To evaluate the safety and efficacy of an anterior chamber iris-fixated phakic multifocal IOL (Artiflex Presbyopic MF-PIOL, Ophtec, Groningen, NED in adult phakic subjects with presbyopia. It will be studied whether MF-PIOL can provide satisfactory near, intermediate, and distance vision in subjects who desire spectacle independence. 
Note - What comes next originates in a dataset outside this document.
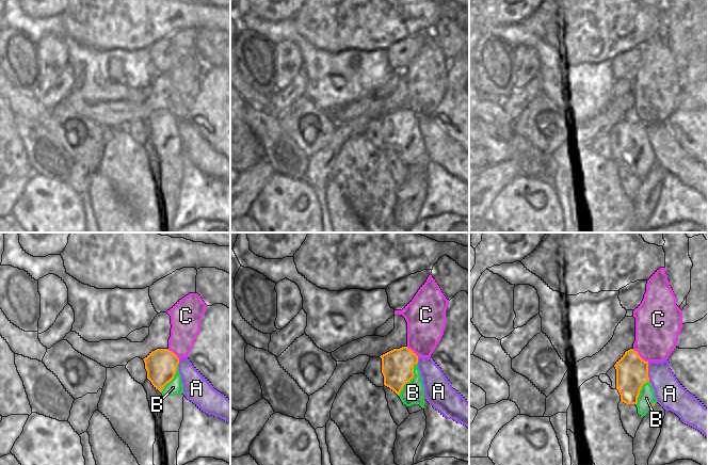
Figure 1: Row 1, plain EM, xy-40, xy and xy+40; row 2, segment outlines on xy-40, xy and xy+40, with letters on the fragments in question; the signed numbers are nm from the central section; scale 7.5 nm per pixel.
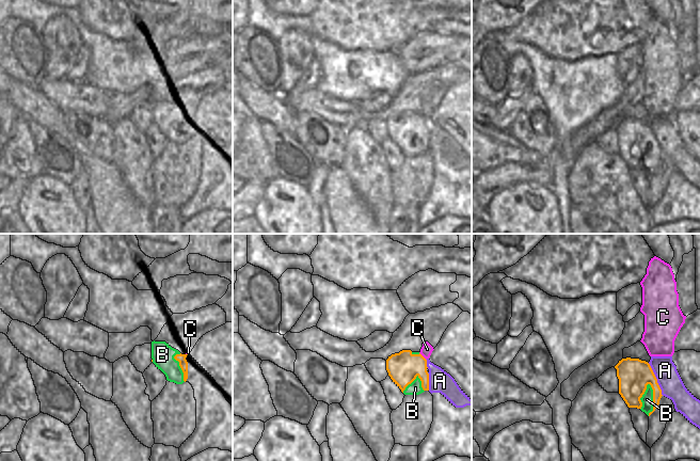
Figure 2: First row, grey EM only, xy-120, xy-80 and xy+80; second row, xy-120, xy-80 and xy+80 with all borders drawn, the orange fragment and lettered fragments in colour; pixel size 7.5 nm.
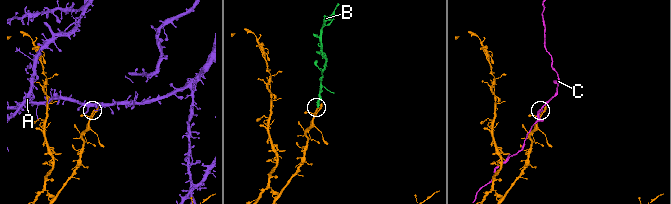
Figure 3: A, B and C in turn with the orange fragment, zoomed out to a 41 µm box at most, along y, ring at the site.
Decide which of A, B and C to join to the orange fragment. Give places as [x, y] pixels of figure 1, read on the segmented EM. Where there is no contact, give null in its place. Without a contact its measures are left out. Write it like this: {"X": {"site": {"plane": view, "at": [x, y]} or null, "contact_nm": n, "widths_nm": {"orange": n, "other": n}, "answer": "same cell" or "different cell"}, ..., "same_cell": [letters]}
{"A": {"site": {"plane": "xy+40", "at": [647, 371]}, "contact_nm": 150, "widths_nm": {"orange": 240, "other": 220}, "answer": "different cell"}, "B": {"site": {"plane": "xy", "at": [411, 379]}, "contact_nm": 280, "widths_nm": {"orange": 240, "other": 180}, "answer": "same cell"}, "C": {"site": {"plane": "xy+40", "at": [639, 355]}, "contact_nm": 160, "widths_nm": {"orange": 240, "other": 340}, "answer": "different cell"}, "same_cell": ["B"]}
Prospective single-arm multicenter study in 9 centers in three countries

Prospective, open-label, single-arm, multicenter clinical trial. The main outcome parameters are postoperative corrected/uncorrected VA at distance, intermediate and near (LogMAR). Secondary outcome parameters are MRSE, defocus curve, ECC and IOP. Patient satisfaction and quality of vision will be measured by means of questionnaires

Thirty-two patients have been enrolled in the trial. At 6-month follow-up, the mean monocular MRSE improved from  -5.03 ± 2.41 D to -0.30 ± 0.27 D. Mean monocular UDVA improved from 1.00 ± 0.32 to 0.00 ± 0.11 LogMAR. Mean monocular CDVA remained stable (-0.02 ± 0.07 versus -0.05 ± 0.10 LogMAR). Mean monocular UNVA improved from 0.40 ± 0.43 to 0.11 ± 0.14 LogMAR. Binocular CDVA and DCNVA were respectively -0.12 ± 0.04 and 0.02 ± 0.13. IOP levels remained within normal levels, levels of dysphotopsia were relatively low for MIOL implantation. 

Our interim findings suggest great promise for ArtiPLUS with good efficacy and safety profiles as well as low rates of dysphotopsia. Given that this is an interim analysis, updated results with larger cohorts and longer follow-up data will be presented at a more advanced stage of the study.